### Explore the material
A. Answer these questions about the notebook, marking each answer (i), (ii) or (iii):
(i) What percentage does the to-do list give for the group [neu, fru]?
(ii) Which folder name does link_to_data join with '..'?
(iii) What does read_link_wav do when type equals 'dialog'?
B. In the notebook, edit the part that opens with the words containing "- add noise" and closes with "# print(torchaudio.__version__)". Write it out again with "torchaudio" replaced by "librosa".
C. Continue the notebook code for reading the audio file links from where it stops.

### Text under study
####################

# to-do list
1) extract feature
2) label ([exc, hap, sur] 21%,[neu, fru] 42%,[fea, ang, sad, dis] 38%) -> 1 file.csv
3) process dims (double), bias (remove)
- add noise
- process real data

In [3]:
# !pip install torchaudio
# !pip install torch
# !pip install soundfile
#!pip install PySoundFile
# print(torchaudio.__version__)
# print(torch.__version__)
#!pip install numpy

In [9]:
import os, shutil
import torchaudio
from io import StringIO
import torch
import sndhdr
import soundfile
import csv,glob
import pandas as pd
import numpy as np

## 1) EXTRACT FEATURE

In [62]:
def link_to_data():
    # Define the path to your data folder
    data_folder_path = os.path.join('..', 'IEMOCAP_release_full')

    # Create a link to the data folder
    data_folder_link = os.path.dirname(os.path.abspath(data_folder_path))

    # Print the link
    return(data_folder_link)

In [63]:
#Đọc link file
def read_link_wav(type = ('sentences', 'dialog'), sessions = [1,2,3,4,5]):
    source = link_to_data()
    link = os.path.join(source,'IEMOCAP_full_release', 'Session'+str(sessions), type, 'wav')
    links = {}
    if type == 'dialog':
        return
    for dialog in os.listdir(link):
        list_sentence = []
        for sentence in os.listdir(os.path.join(link,dialog)):
            sentence_link = os.path.join(link, dialog, sentence)
            list_sentence.append(sentence_link)

####################

### Material provided
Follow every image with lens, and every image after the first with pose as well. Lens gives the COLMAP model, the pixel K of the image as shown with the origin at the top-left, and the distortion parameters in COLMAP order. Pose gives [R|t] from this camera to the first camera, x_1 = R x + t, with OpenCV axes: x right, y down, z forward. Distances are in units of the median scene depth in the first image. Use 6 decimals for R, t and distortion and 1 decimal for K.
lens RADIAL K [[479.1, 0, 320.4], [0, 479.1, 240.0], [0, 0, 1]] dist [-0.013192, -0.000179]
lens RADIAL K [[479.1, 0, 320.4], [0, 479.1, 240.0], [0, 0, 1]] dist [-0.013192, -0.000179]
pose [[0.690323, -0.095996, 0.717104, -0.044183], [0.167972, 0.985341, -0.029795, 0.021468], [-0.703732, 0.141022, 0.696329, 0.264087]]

####################

### Solved tasks
A.
(i) 42%
(ii) 'IEMOCAP_release_full'
(iii) It returns right away.

B.
- add noise
- process real data

In [3]:
# !pip install librosa
# !pip install torch
# !pip install soundfile
#!pip install PySoundFile
# print(librosa.__version__)

C.
        links[dialog] = list_sentence
    return links

In [64]:

#.wav to .pt
def read_and_save_mfcc(types = ('dialog','sentences')):
    for session in range(1,6):
        links = read_link_wav(types, session)
        source = link_to_data()
        root = os.path.join(source,'IEMOCAP_full_release','Session'+str(session),types)
        if os.path.exists(os.path.join(root,'mfcc')):
            shutil.rmtree(os.path.join(root,'mfcc'))
        os.makedirs(os.path.join(root,'mfcc'))
        for dia in links.keys():
            if os.path.exists(os.path.join(root,'mfcc',dia)):
                shutil.rmtree(os.path.join(root,'mfcc',dia))
            os.makedirs(os.path.join(root,'mfcc',dia))
            for sen in links[dia]:
                try:
                    if sndhdr.what(sen).filetype == 'wav':
                        waveform, sample_rate = torchaudio.load(sen)
                        transform = torchaudio.transforms.MFCC(sample_rate=sample_rate)
                        mfcc = transform(waveform)
                        output_file = os.path.join(root,'mfcc',dia,os.path.basename(sen)[:-4]+'.pt')
                        torch.save(mfcc,output_file)
                except:
                    pass

In [79]:
# # extract feature .wav to .pt
# read_and_save_mfcc('sentences')

## 2) Label + remove noise

In [69]:

def get_shape(file):
    mfcc = torch.load(file)
    return list(mfcc.shape)
def update_sample(categories,session,words):
    source = link_to_data()
    if len(words)==4:
        path_file = os.path.join(source,'IEMOCAP_full_release','Session'+str(session),'sentences','mfcc',words[1][:-5],words[1]+'.pt')
        if os.path.exists(path_file):
            shape = get_shape(path_file)
            with open('processed_label_data.csv',mode = 'a',newline = '') as f:
                write = csv.writer(f)
                if (words[2]) in categories['positive']:
                    write.writerow([words[1],words[2],1,0,0,shape,shape[1:],path_file])
                if (words[2]) in categories['neutral']:
                    write.writerow([words[1],words[2],0,1,0,shape,shape[1:],path_file])
                if (words[2]) in categories['negative']:
                    write.writerow([words[1],words[2],0,0,1,shape,shape[1:],path_file])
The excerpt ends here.